Data shown:
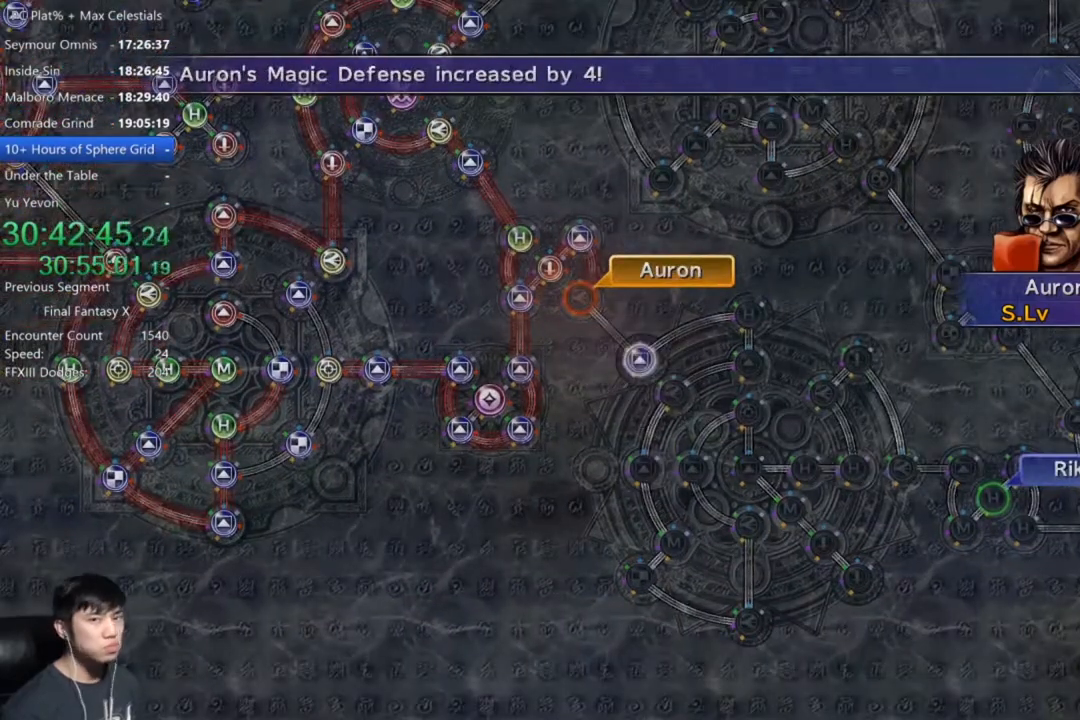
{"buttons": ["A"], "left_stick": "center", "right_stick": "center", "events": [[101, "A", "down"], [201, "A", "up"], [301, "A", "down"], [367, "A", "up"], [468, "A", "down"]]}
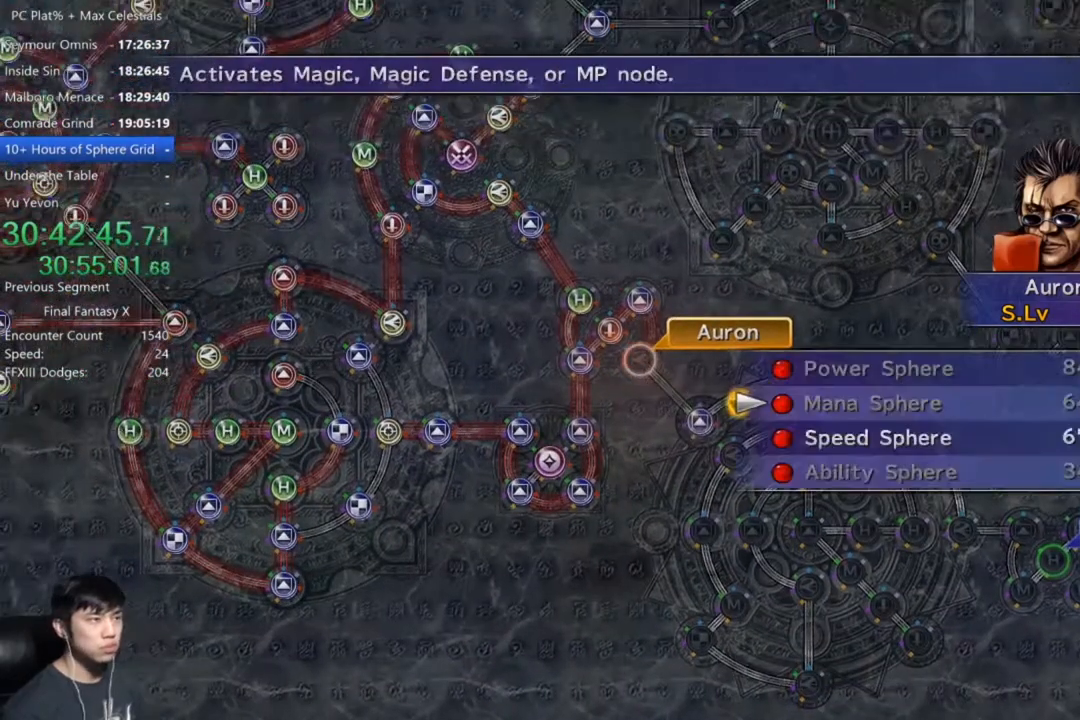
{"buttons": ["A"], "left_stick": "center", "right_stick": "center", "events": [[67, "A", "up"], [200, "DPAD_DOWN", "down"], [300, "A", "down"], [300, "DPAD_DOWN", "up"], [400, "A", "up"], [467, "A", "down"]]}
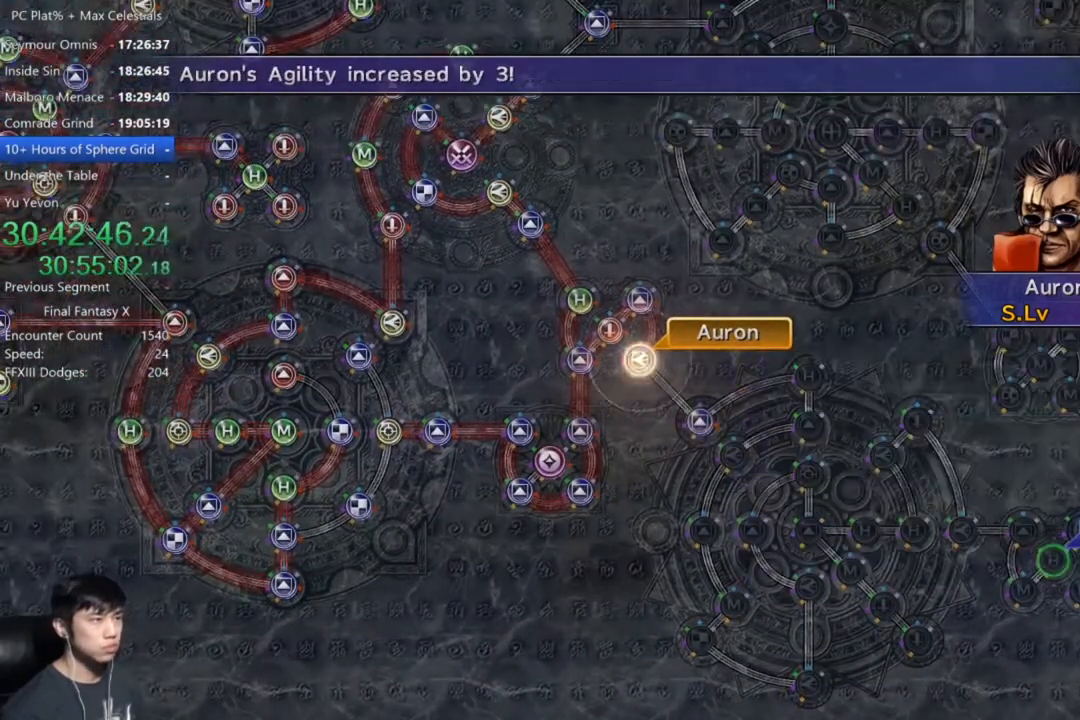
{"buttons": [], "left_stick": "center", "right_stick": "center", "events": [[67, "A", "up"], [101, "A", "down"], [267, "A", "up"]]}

To do:
Do not include the images; transcribe the rest of the listing exactly.

Solution:
{"buttons": ["A"], "left_stick": "center", "right_stick": "center", "events": [[101, "A", "down"], [201, "A", "up"], [301, "A", "down"], [367, "A", "up"], [468, "A", "down"]]}
{"buttons": ["A"], "left_stick": "center", "right_stick": "center", "events": [[67, "A", "up"], [200, "DPAD_DOWN", "down"], [300, "A", "down"], [300, "DPAD_DOWN", "up"], [400, "A", "up"], [467, "A", "down"]]}
{"buttons": [], "left_stick": "center", "right_stick": "center", "events": [[67, "A", "up"], [101, "A", "down"], [267, "A", "up"]]}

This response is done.